Jonah spoke from the darkness. “Sometimes we do things we don’t want to,” he said. “You know that, Jack.”
Jack still couldn’t see him, but then a form slipped from between the pictures and, catlike, Jonah climbed the balustrade to the stacks above them. Jack strained to see through the blanket of gloom. A light flickered on, illuminating Jonah’s face in yellow. Jack didn’t see Althea. Jonah crouched on the low metal walkway. He wore a black jacket and a black cap, hiding his pale hair in the darkness. He pushed a rolling ladder to the side.
“Where’s Althea?” Jack said.
“There are nine more in the dorms. Why not get one of those instead?” His face twisted into a wry smile. “Oh, wait. They don’t like you much, do they?”
Jack said nothing. Sam stood next to him, his gaze traveling back and forth between the brothers. Sam had never seen Jonah before, Jack realized.
“What do you figure it means, by the way, that her sisters hate you so much? She’s the same person as them in every way that matters. But she likes you, and they don’t. How’s that work?”
“Tell me where she is, and we’ll leave,” Jack said. “I don’t really care what you do with the Sample Room.”
Jonah ignored him. “On the other hand, I don’t think she likes me very much, and I’m just another version of you. Go figure. This might not bode well for your relationship.”
“I didn’t come here to talk.”
“Fine.” Jonah shrugged. “The lights work in the Ark. Turn them on.”

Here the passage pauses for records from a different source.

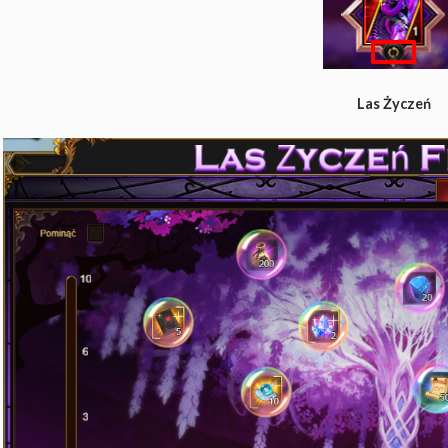
Las
Życzeń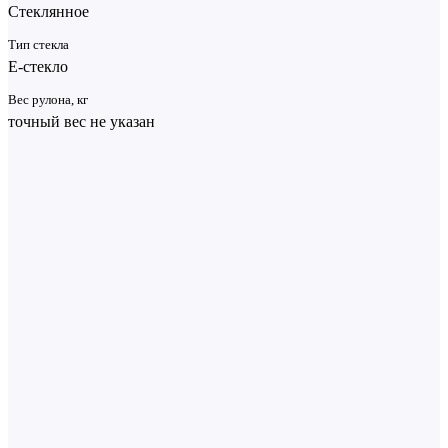
Стеклянное
Тип стекла
Е-стекло
Вес рулона, кг
точный вес не указан
Оплачивайте покупки удобным способом. В нашем интернет-
магазине доступно 3 варианта оплаты:
Наличный расчет доступен только при самовывозе. Вы
приезжаете на наш склад, оплачиваете товар и
забираете его, получаете сопроводительные документы.
Безналичный расчет доступен при самовывозе или
оформлении заказа в интернет-магазине: карты МИР,
Яндекс ПЭЙ (включая оплату СПЛИТ).
ВАЖНО! Во
избежание ошибок в заказах по товару оплата
становится доступна только после редактирования
заказа менеджером и смене статуса заказа с "Заказ
принят" на "Заказ обработан".
Чтобы оплатить
покупку, система перенаправит вас на сервер платежной
системы Сбербанк. Здесь нужно ввести номер карты,
срок действия и имя держателя. После оплаты вам
придет электронный чек на указанную вами почту.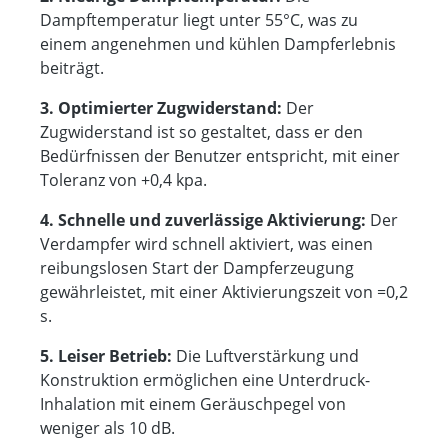
Dampftemperatur liegt unter 55°C, was zu
einem angenehmen und kühlen Dampferlebnis
beiträgt.
3. Optimierter Zugwiderstand:
Der
Zugwiderstand ist so gestaltet, dass er den
Bedürfnissen der Benutzer entspricht, mit einer
Toleranz von +0,4 kpa.
4. Schnelle und zuverlässige Aktivierung:
Der
Verdampfer wird schnell aktiviert, was einen
reibungslosen Start der Dampferzeugung
gewährleistet, mit einer Aktivierungszeit von =0,2
s.
5. Leiser Betrieb:
Die Luftverstärkung und
Konstruktion ermöglichen eine Unterdruck-
Inhalation mit einem Geräuschpegel von
weniger als 10 dB.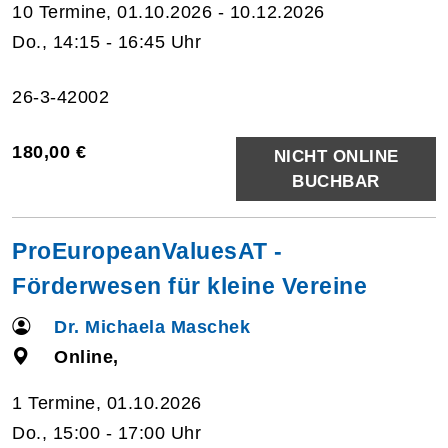
10 Termine, 01.10.2026 - 10.12.2026
Do., 14:15 - 16:45 Uhr
26-3-42002
180,00 €
NICHT ONLINE
BUCHBAR
ProEuropeanValuesAT -
Förderwesen für kleine Vereine
Dr. Michaela Maschek
Online,
1 Termine, 01.10.2026
Do., 15:00 - 17:00 Uhr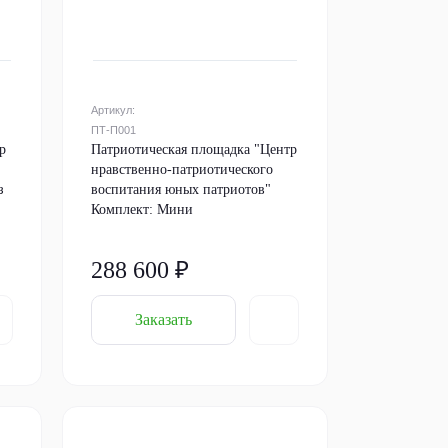
Артикул:
ПТ-П001
р
Патриотическая площадка "Центр
нравственно-патриотического
з
воспитания юных патриотов"
Комплект: Мини
288 600 ₽
Заказать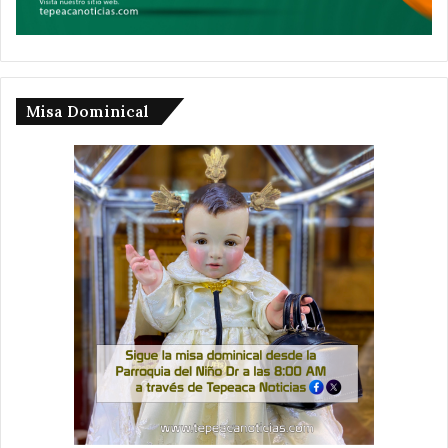
Misa Dominical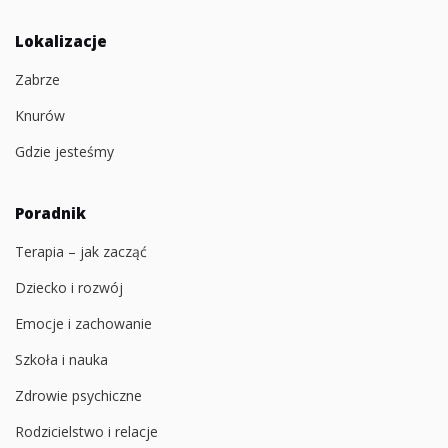
Lokalizacje
Zabrze
Knurów
Gdzie jesteśmy
Poradnik
Terapia – jak zacząć
Dziecko i rozwój
Emocje i zachowanie
Szkoła i nauka
Zdrowie psychiczne
Rodzicielstwo i relacje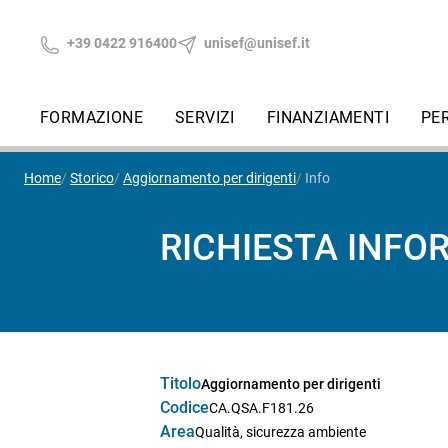
+39 0422 916400
unisef@unisef.it
FORMAZIONE
SERVIZI
FINANZIAMENTI
PE
Home
Storico
Aggiornamento per dirigenti
Info
RICHIESTA INFO
Titolo
Aggiornamento per dirigenti
Codice
CA.QSA.F181.26
Area
Qualità, sicurezza ambiente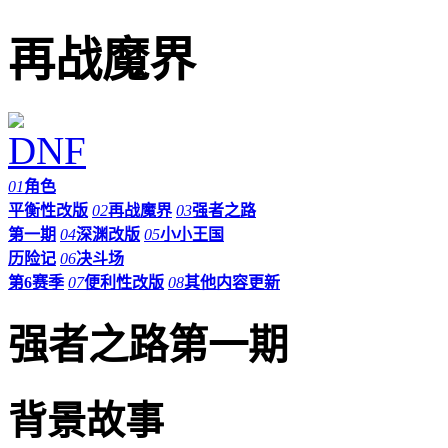
再战魔界
01
角色
平衡性改版
02
再战魔界
03
强者之路
第一期
04
深渊改版
05
小小王国
历险记
06
决斗场
第6赛季
07
便利性改版
08
其他内容更新
强者之路第一期
背景故事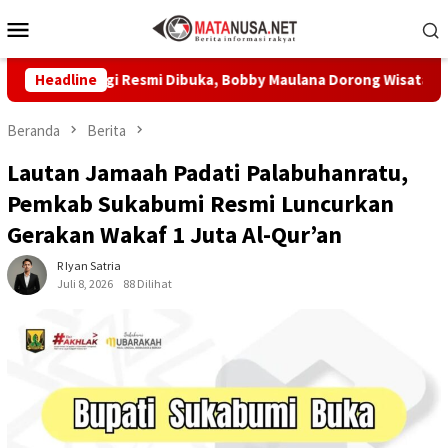
Loncat
Menu
ke
Mobile
konten
angi Resmi Dibuka, Bobby Maulana Dorong Wisata Budaya Kota 
Headline
Beranda
Berita
Lautan Jamaah Padati Palabuhanratu,
Pemkab Sukabumi Resmi Luncurkan
Gerakan Wakaf 1 Juta Al-Qur’an
R Iyan Satria
Juli 8, 2026
88 Dilihat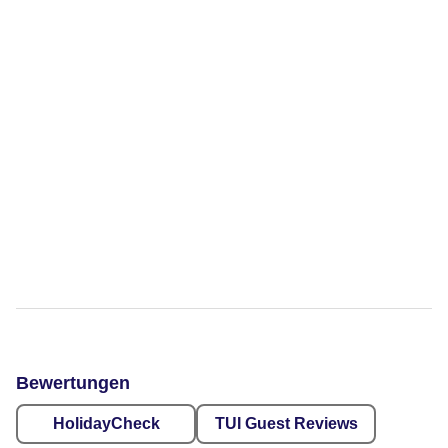
Bewertungen
HolidayCheck
TUI Guest Reviews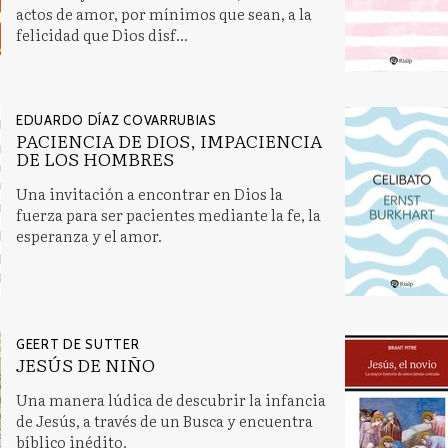
actos de amor, por mínimos que sean, a la
felicidad que Dios disf...
EDUARDO DÍAZ COVARRUBIAS
PACIENCIA DE DIOS, IMPACIENCIA
DE LOS HOMBRES
Una invitación a encontrar en Dios la
fuerza para ser pacientes mediante la fe, la
esperanza y el amor.
GEERT DE SUTTER
JESÚS DE NIÑO
Una manera lúdica de descubrir la infancia
de Jesús, a través de un Busca y encuentra
bíblico inédito.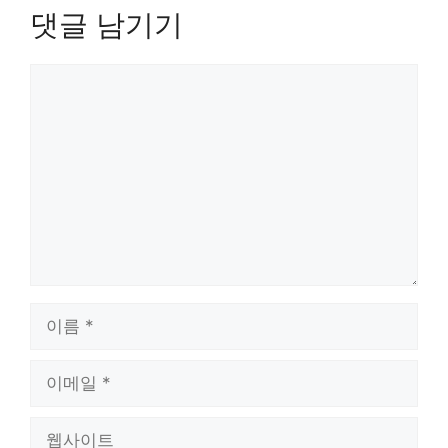
댓글 남기기
댓
글
이
름
이
메
일
웹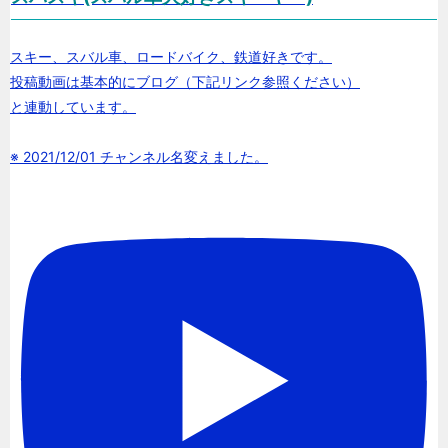
スキー、スバル車、ロードバイク、鉄道好きです。
投稿動画は基本的にブログ（下記リンク参照ください）
と連動しています。
※ 2021/12/01 チャンネル名変えました。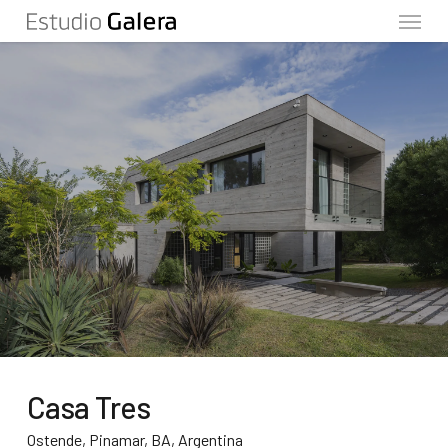
Menu
Skip
to
main
content
Casa Tres
Ostende, Pinamar, BA, Argentina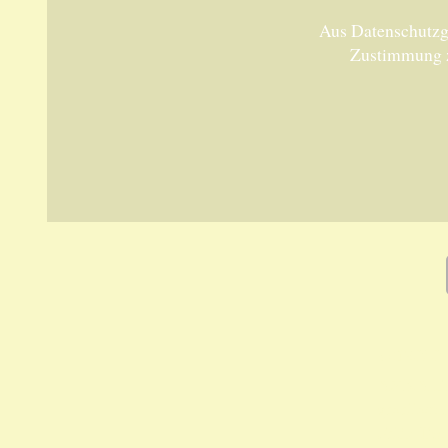
Aus Datenschutzgr
Zustimmung 
Unsere 
ANKA Ede
gesellsch
Felix-Dah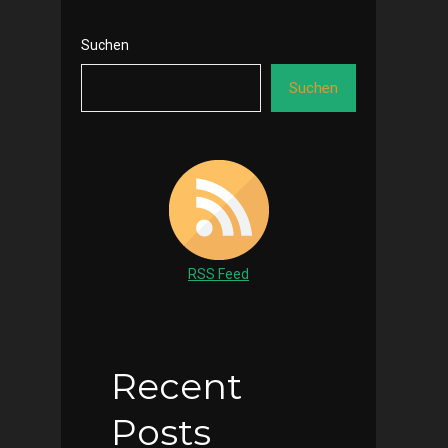
Suchen
Suchen
RSS Feed
Recent
Posts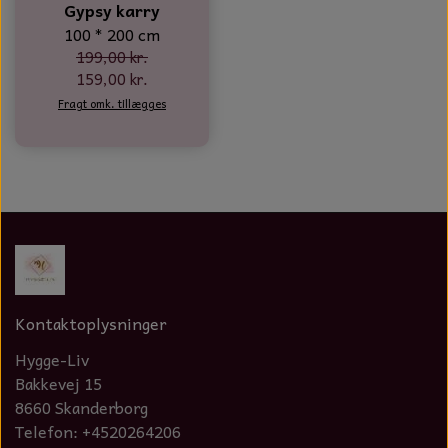
Gypsy karry
NOTES OG GÆSTEBØGER
100 * 200 cm
199,00 kr.
CANDLE HOUSES
159,00 kr.
Fragt omk. tillægges
GLAS DECOR
DUFTBLOKKE OG TILBEHØR
KERAMIK BLOMSTER
Kontaktoplysninger
Hygge-Liv
Bakkevej 15
8660 Skanderborg
Telefon: +4520264206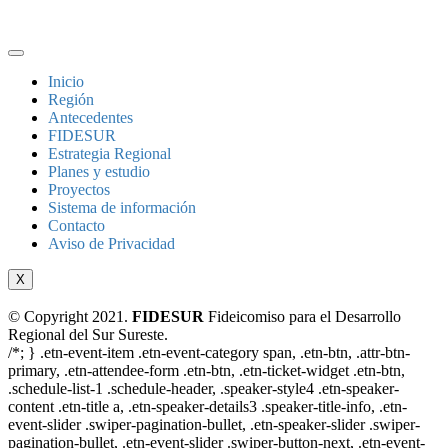
Inicio
Región
Antecedentes
FIDESUR
Estrategia Regional
Planes y estudio
Proyectos
Sistema de información
Contacto
Aviso de Privacidad
X
© Copyright 2021.
FIDESUR
Fideicomiso para el Desarrollo
Regional del Sur Sureste.
/*; } .etn-event-item .etn-event-category span, .etn-btn, .attr-btn-
primary, .etn-attendee-form .etn-btn, .etn-ticket-widget .etn-btn,
.schedule-list-1 .schedule-header, .speaker-style4 .etn-speaker-
content .etn-title a, .etn-speaker-details3 .speaker-title-info, .etn-
event-slider .swiper-pagination-bullet, .etn-speaker-slider .swiper-
pagination-bullet, .etn-event-slider .swiper-button-next, .etn-event-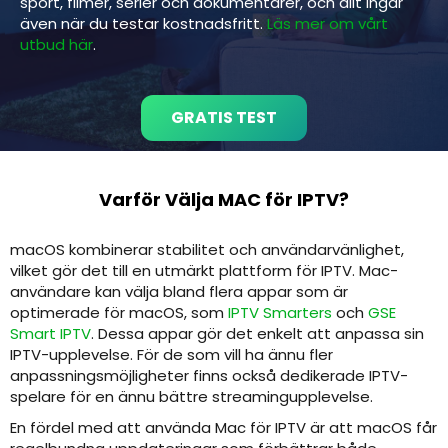
sport, filmer, serier och dokumentärer, och allt ingår
även när du testar kostnadsfritt.
Läs mer om vårt
utbud här
.
GRATIS TEST
Varför Välja MAC för IPTV?
macOS kombinerar stabilitet och användarvänlighet,
vilket gör det till en utmärkt plattform för IPTV. Mac-
användare kan välja bland flera appar som är
optimerade för macOS, som
IPTV Smarters
och
GSE
Smart IPTV
. Dessa appar gör det enkelt att anpassa sin
IPTV-upplevelse. För de som vill ha ännu fler
anpassningsmöjligheter finns också dedikerade IPTV-
spelare för en ännu bättre streamingupplevelse.
En fördel med att använda Mac för IPTV är att macOS får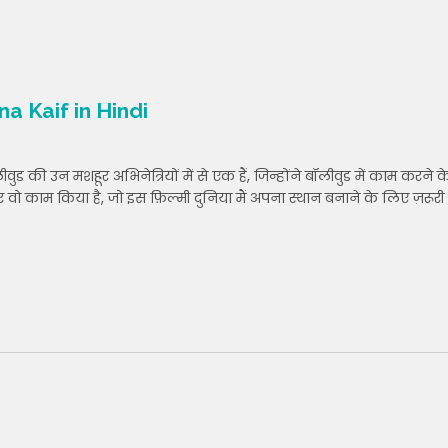
na Kaif in Hindi
की उन मशहूर अभिनेत्रियों में से एक हैं, जिन्होंने बॉलीवुड में काम करने क
काम किया है, जो इस फ़िल्मी दुनिया मैं अपना स्थान बनाने के लिए ज़रूरी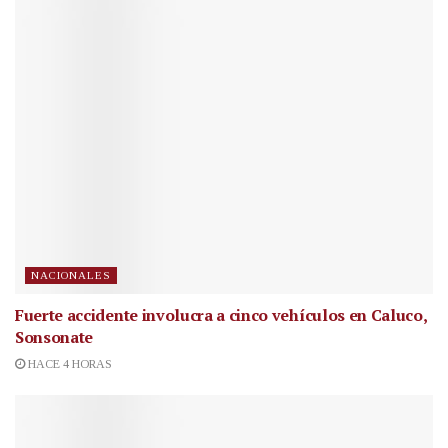
NACIONALES
Fuerte accidente involucra a cinco vehículos en Caluco,
Sonsonate
HACE 4 HORAS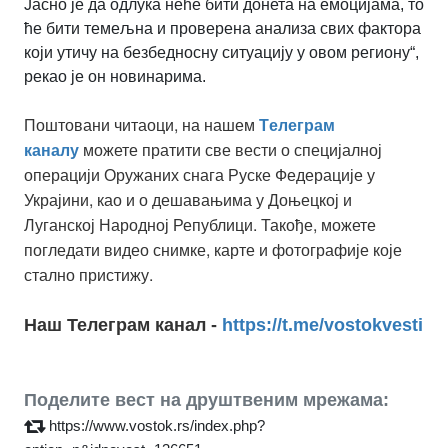
Јасно је да одлука неће бити донета на емоцијама, то
ће бити темељна и проверена анализа свих фактора
који утичу на безбедносну ситуацију у овом региону“,
рекао је он новинарима.
Поштовани читаоци, на нашем
Tелеграм
можете пратити све вести о специјалној
каналу
операцији Оружаних снага Руске Федерације у
Украјини, као и о дешавањима у Доњецкој и
Луганској Народној Републици. Такође, можете
погледати видео снимке, карте и фотографије које
стално пристижу.
Наш Телеграм канал -
https://t.me/vostokvesti
Поделите вест на друштвеним мрежама:
https://www.vostok.rs/index.php?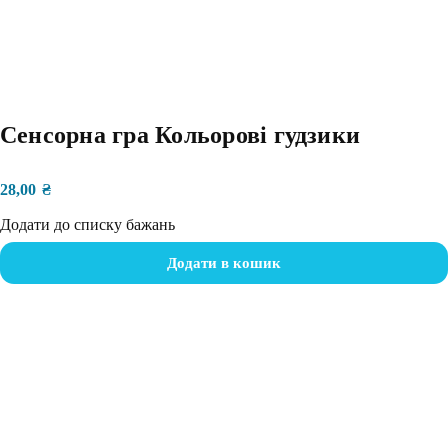
Сенсорна гра Кольорові гудзики
28,00
₴
Додати до списку бажань
Додати в кошик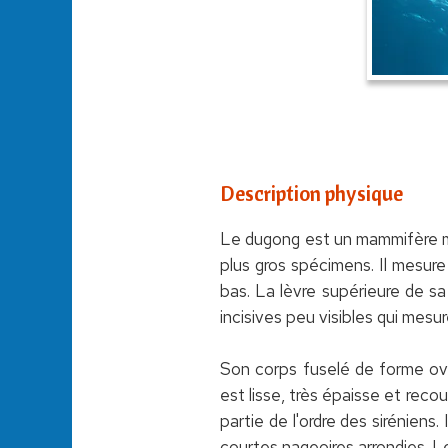
Description physique
Le dugong est un mammifère mar
plus gros spécimens. Il mesure
bas. La lèvre supérieure de s
incisives peu visibles qui mesu
Son corps fuselé de forme ova
est lisse, très épaisse et reco
partie de l'ordre des sirénien
courtes nageoires arrondies. Le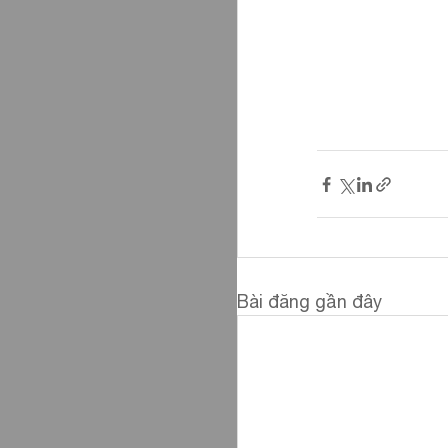
Bài đăng gần đây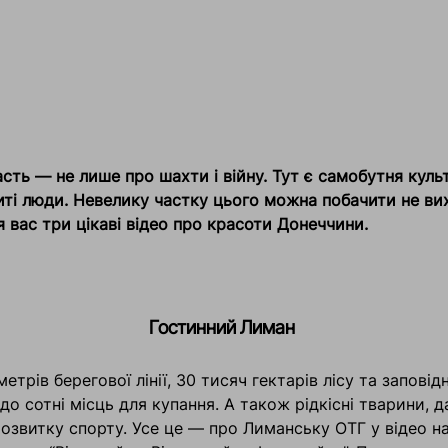
сть — не лише про шахти і війну. Тут є самобутня куль
иті люди. Невелику частку цього можна побачити не ви
я вас три цікаві відео про красоти Донеччини.
Гостинний Лиман
етрів берегової лінії, 30 тисяч гектарів лісу та заповідн
до сотні місць для купання. А також рідкісні тварини, да
озвитку спорту. Усе це — про Лиманську ОТГ у відео на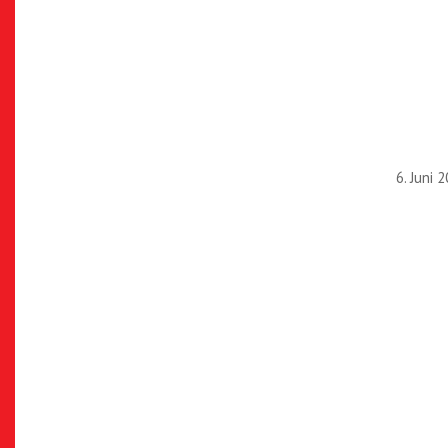
6. Juni 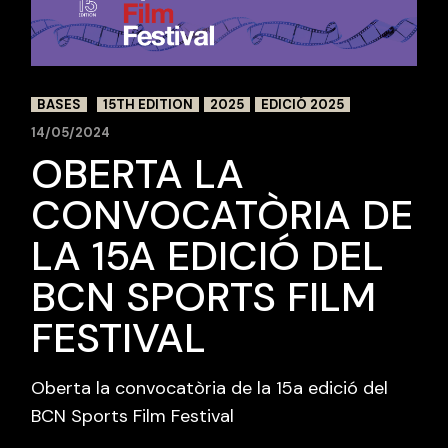
BASES
15TH EDITION
2025
EDICIÓ 2025
14/05/2024
OBERTA LA
CONVOCATÒRIA DE
LA 15A EDICIÓ DEL
BCN SPORTS FILM
FESTIVAL
Oberta la convocatòria de la 15a edició del
BCN Sports Film Festival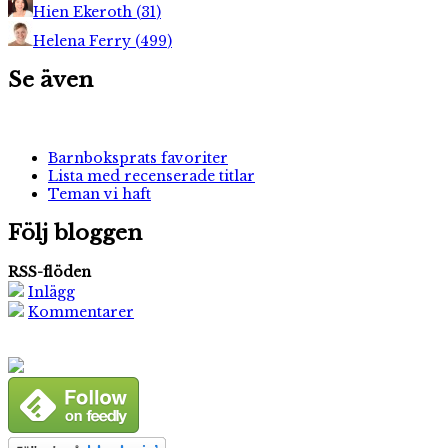
Hien Ekeroth
(
31
)
Helena Ferry
(
499
)
Se även
Barnboksprats favoriter
Lista med recenserade titlar
Teman vi haft
Följ bloggen
RSS-flöden
Inlägg
Kommentarer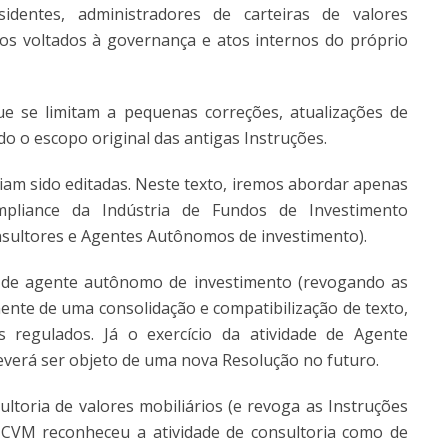
esidentes, administradores de carteiras de valores
os voltados à governança e atos internos do próprio
 se limitam a pequenas correções, atualizações de
o o escopo original das antigas Instruções.
iam sido editadas. Neste texto, iremos abordar apenas
pliance da Indústria de Fundos de Investimento
onsultores e Agentes Autônomos de investimento).
de de agente autônomo de investimento (revogando as
mente de uma consolidação e compatibilização de texto,
regulados. Já o exercício da atividade de Agente
verá ser objeto de uma nova Resolução no futuro.
ultoria de valores mobiliários (e revoga as Instruções
A CVM reconheceu a atividade de consultoria como de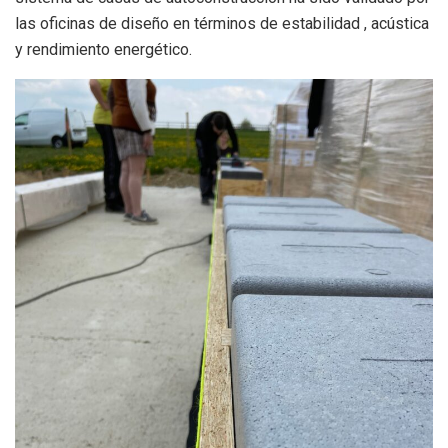
las oficinas de diseño en términos de estabilidad , acústica
y rendimiento energético.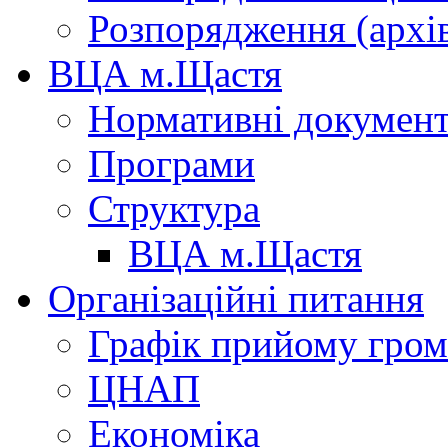
Розпорядження (архі
ВЦА м.Щастя
Нормативні докумен
Програми
Структура
ВЦА м.Щастя
Організаційні питання
Графік прийому гро
ЦНАП
Економіка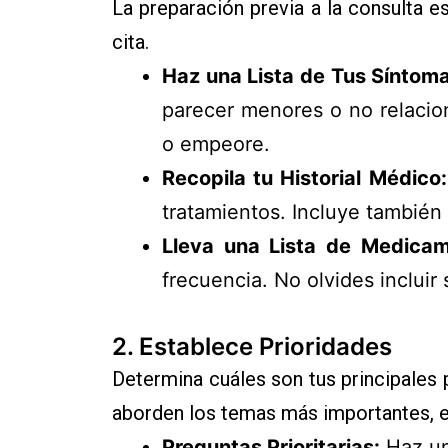
La preparación previa a la consulta 
cita.
Haz una Lista de Tus Síntom
parecer menores o no relacion
o empeore.
Recopila tu Historial Médico:
tratamientos. Incluye también e
Lleva una Lista de Medicam
frecuencia. No olvides incluir
2.
Establece Prioridades
Determina cuáles son tus principales 
aborden los temas más importantes, e
Preguntas Prioritarias:
Haz un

Sam approached the glass scanner and placed his palm on the surface. The room beyond hummed to life, and fluorescent brightness filled the Ark, seeping out through the clear walls into the main cave, which was still lit only by faint bulbs. The stark whiteness of the Ark was blinding at first. Jack squinted, making out the tiered samples lining the walls. Then, in the center of the room, trapped behind the glass and standing with her hands at her sides, Althea.